::: Stored records

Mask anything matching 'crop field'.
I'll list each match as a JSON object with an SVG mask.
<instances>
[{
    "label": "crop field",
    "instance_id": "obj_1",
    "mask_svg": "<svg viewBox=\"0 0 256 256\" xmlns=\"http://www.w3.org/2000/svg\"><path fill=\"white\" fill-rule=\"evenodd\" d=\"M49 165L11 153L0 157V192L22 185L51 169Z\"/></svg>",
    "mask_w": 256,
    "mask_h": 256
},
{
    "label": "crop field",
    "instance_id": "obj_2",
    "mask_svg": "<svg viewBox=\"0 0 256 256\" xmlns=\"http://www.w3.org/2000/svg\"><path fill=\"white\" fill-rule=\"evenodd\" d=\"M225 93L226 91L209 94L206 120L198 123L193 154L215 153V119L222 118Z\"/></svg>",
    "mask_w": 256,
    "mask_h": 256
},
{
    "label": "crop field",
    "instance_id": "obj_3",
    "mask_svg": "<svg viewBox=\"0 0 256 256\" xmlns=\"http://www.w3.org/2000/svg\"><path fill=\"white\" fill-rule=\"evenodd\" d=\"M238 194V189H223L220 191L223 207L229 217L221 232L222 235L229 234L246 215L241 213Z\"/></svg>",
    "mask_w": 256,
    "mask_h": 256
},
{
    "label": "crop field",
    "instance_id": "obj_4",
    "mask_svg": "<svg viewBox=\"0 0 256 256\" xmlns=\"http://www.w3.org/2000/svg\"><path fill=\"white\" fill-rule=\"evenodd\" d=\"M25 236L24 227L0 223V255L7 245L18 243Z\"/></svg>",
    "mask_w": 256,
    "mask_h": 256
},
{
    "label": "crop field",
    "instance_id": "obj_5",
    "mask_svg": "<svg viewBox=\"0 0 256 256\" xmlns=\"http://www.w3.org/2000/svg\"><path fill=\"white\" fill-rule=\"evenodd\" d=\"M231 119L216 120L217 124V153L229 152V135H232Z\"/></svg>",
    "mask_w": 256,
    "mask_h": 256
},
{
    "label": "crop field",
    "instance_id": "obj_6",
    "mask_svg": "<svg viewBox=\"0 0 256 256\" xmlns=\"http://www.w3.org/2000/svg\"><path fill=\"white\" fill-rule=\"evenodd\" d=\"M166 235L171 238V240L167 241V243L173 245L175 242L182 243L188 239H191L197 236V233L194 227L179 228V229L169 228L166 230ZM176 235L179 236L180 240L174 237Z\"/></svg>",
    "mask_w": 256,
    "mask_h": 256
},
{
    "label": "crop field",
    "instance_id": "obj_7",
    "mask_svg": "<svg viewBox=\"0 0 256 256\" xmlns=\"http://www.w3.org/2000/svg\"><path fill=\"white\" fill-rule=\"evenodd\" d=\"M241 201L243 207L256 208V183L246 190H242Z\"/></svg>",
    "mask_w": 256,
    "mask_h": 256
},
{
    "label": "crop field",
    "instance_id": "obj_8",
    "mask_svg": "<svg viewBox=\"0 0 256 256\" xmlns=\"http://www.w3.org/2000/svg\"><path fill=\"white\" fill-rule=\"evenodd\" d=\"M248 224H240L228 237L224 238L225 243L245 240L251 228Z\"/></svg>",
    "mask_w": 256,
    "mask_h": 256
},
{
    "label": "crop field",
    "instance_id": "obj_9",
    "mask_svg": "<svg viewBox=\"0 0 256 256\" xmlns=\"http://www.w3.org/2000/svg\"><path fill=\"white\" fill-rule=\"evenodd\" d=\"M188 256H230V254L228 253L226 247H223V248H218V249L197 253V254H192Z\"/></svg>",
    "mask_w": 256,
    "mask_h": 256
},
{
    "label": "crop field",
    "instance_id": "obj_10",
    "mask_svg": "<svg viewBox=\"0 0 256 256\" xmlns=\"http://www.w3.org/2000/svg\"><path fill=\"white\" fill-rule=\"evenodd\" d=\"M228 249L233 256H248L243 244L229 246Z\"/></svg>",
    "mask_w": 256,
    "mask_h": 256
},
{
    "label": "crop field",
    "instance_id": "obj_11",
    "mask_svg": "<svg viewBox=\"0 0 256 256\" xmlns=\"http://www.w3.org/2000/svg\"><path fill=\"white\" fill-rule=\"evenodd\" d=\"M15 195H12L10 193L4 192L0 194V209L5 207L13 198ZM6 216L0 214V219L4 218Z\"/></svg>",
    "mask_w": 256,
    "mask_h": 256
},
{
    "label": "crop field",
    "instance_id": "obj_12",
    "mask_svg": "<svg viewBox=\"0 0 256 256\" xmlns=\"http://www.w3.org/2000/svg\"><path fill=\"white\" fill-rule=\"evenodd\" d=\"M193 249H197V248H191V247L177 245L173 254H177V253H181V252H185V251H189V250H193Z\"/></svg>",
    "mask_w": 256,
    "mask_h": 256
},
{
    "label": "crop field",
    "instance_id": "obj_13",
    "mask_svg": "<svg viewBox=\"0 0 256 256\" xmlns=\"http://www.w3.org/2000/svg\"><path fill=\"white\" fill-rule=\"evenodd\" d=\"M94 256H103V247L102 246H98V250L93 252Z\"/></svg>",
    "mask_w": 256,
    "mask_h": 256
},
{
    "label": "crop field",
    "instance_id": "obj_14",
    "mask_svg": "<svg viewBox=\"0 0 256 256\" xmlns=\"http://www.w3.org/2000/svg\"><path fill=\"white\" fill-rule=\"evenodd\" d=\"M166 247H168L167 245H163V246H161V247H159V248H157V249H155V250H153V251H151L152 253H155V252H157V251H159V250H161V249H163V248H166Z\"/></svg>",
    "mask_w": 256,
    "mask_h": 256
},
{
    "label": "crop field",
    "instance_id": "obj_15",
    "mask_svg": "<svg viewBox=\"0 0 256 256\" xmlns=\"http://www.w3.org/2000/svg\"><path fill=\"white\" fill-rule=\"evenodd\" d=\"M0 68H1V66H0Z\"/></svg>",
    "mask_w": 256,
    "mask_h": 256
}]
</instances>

::::::

* Set exercise: Please set down all of the entries above again, word for word and with nothing changed.

* Problem solution:
Mask anything matching 'crop field'.
I'll list each match as a JSON object with an SVG mask.
<instances>
[{
    "label": "crop field",
    "instance_id": "obj_1",
    "mask_svg": "<svg viewBox=\"0 0 256 256\" xmlns=\"http://www.w3.org/2000/svg\"><path fill=\"white\" fill-rule=\"evenodd\" d=\"M49 165L11 153L0 157V192L22 185L51 169Z\"/></svg>",
    "mask_w": 256,
    "mask_h": 256
},
{
    "label": "crop field",
    "instance_id": "obj_2",
    "mask_svg": "<svg viewBox=\"0 0 256 256\" xmlns=\"http://www.w3.org/2000/svg\"><path fill=\"white\" fill-rule=\"evenodd\" d=\"M225 93L226 91L209 94L206 120L198 123L193 154L215 153V119L222 118Z\"/></svg>",
    "mask_w": 256,
    "mask_h": 256
},
{
    "label": "crop field",
    "instance_id": "obj_3",
    "mask_svg": "<svg viewBox=\"0 0 256 256\" xmlns=\"http://www.w3.org/2000/svg\"><path fill=\"white\" fill-rule=\"evenodd\" d=\"M238 194V189H223L220 191L223 207L229 217L221 232L222 235L229 234L246 215L241 213Z\"/></svg>",
    "mask_w": 256,
    "mask_h": 256
},
{
    "label": "crop field",
    "instance_id": "obj_4",
    "mask_svg": "<svg viewBox=\"0 0 256 256\" xmlns=\"http://www.w3.org/2000/svg\"><path fill=\"white\" fill-rule=\"evenodd\" d=\"M25 236L24 227L0 223V255L7 245L18 243Z\"/></svg>",
    "mask_w": 256,
    "mask_h": 256
},
{
    "label": "crop field",
    "instance_id": "obj_5",
    "mask_svg": "<svg viewBox=\"0 0 256 256\" xmlns=\"http://www.w3.org/2000/svg\"><path fill=\"white\" fill-rule=\"evenodd\" d=\"M231 119L216 120L217 124V153L229 152V135H232Z\"/></svg>",
    "mask_w": 256,
    "mask_h": 256
},
{
    "label": "crop field",
    "instance_id": "obj_6",
    "mask_svg": "<svg viewBox=\"0 0 256 256\" xmlns=\"http://www.w3.org/2000/svg\"><path fill=\"white\" fill-rule=\"evenodd\" d=\"M166 235L171 238V240L167 241V243L173 245L175 242L182 243L188 239H191L197 236V233L194 227L179 228V229L169 228L166 230ZM176 235L179 236L180 240L174 237Z\"/></svg>",
    "mask_w": 256,
    "mask_h": 256
},
{
    "label": "crop field",
    "instance_id": "obj_7",
    "mask_svg": "<svg viewBox=\"0 0 256 256\" xmlns=\"http://www.w3.org/2000/svg\"><path fill=\"white\" fill-rule=\"evenodd\" d=\"M241 201L243 207L256 208V183L246 190H242Z\"/></svg>",
    "mask_w": 256,
    "mask_h": 256
},
{
    "label": "crop field",
    "instance_id": "obj_8",
    "mask_svg": "<svg viewBox=\"0 0 256 256\" xmlns=\"http://www.w3.org/2000/svg\"><path fill=\"white\" fill-rule=\"evenodd\" d=\"M248 224H240L228 237L224 238L225 243L245 240L251 228Z\"/></svg>",
    "mask_w": 256,
    "mask_h": 256
},
{
    "label": "crop field",
    "instance_id": "obj_9",
    "mask_svg": "<svg viewBox=\"0 0 256 256\" xmlns=\"http://www.w3.org/2000/svg\"><path fill=\"white\" fill-rule=\"evenodd\" d=\"M188 256H230V254L228 253L226 247H223V248H218V249L197 253V254H192Z\"/></svg>",
    "mask_w": 256,
    "mask_h": 256
},
{
    "label": "crop field",
    "instance_id": "obj_10",
    "mask_svg": "<svg viewBox=\"0 0 256 256\" xmlns=\"http://www.w3.org/2000/svg\"><path fill=\"white\" fill-rule=\"evenodd\" d=\"M228 249L233 256H248L243 244L229 246Z\"/></svg>",
    "mask_w": 256,
    "mask_h": 256
},
{
    "label": "crop field",
    "instance_id": "obj_11",
    "mask_svg": "<svg viewBox=\"0 0 256 256\" xmlns=\"http://www.w3.org/2000/svg\"><path fill=\"white\" fill-rule=\"evenodd\" d=\"M15 195H12L10 193L4 192L0 194V209L5 207L13 198ZM6 216L0 214V219L4 218Z\"/></svg>",
    "mask_w": 256,
    "mask_h": 256
},
{
    "label": "crop field",
    "instance_id": "obj_12",
    "mask_svg": "<svg viewBox=\"0 0 256 256\" xmlns=\"http://www.w3.org/2000/svg\"><path fill=\"white\" fill-rule=\"evenodd\" d=\"M193 249H197V248H191V247L177 245L173 254H177V253H181V252H185V251H189V250H193Z\"/></svg>",
    "mask_w": 256,
    "mask_h": 256
},
{
    "label": "crop field",
    "instance_id": "obj_13",
    "mask_svg": "<svg viewBox=\"0 0 256 256\" xmlns=\"http://www.w3.org/2000/svg\"><path fill=\"white\" fill-rule=\"evenodd\" d=\"M94 256H103V247L102 246H98V250L93 252Z\"/></svg>",
    "mask_w": 256,
    "mask_h": 256
},
{
    "label": "crop field",
    "instance_id": "obj_14",
    "mask_svg": "<svg viewBox=\"0 0 256 256\" xmlns=\"http://www.w3.org/2000/svg\"><path fill=\"white\" fill-rule=\"evenodd\" d=\"M166 247H168L167 245H163V246H161V247H159V248H157V249H155V250H153V251H151L152 253H155V252H157V251H159V250H161V249H163V248H166Z\"/></svg>",
    "mask_w": 256,
    "mask_h": 256
},
{
    "label": "crop field",
    "instance_id": "obj_15",
    "mask_svg": "<svg viewBox=\"0 0 256 256\" xmlns=\"http://www.w3.org/2000/svg\"><path fill=\"white\" fill-rule=\"evenodd\" d=\"M0 68H1V66H0Z\"/></svg>",
    "mask_w": 256,
    "mask_h": 256
}]
</instances>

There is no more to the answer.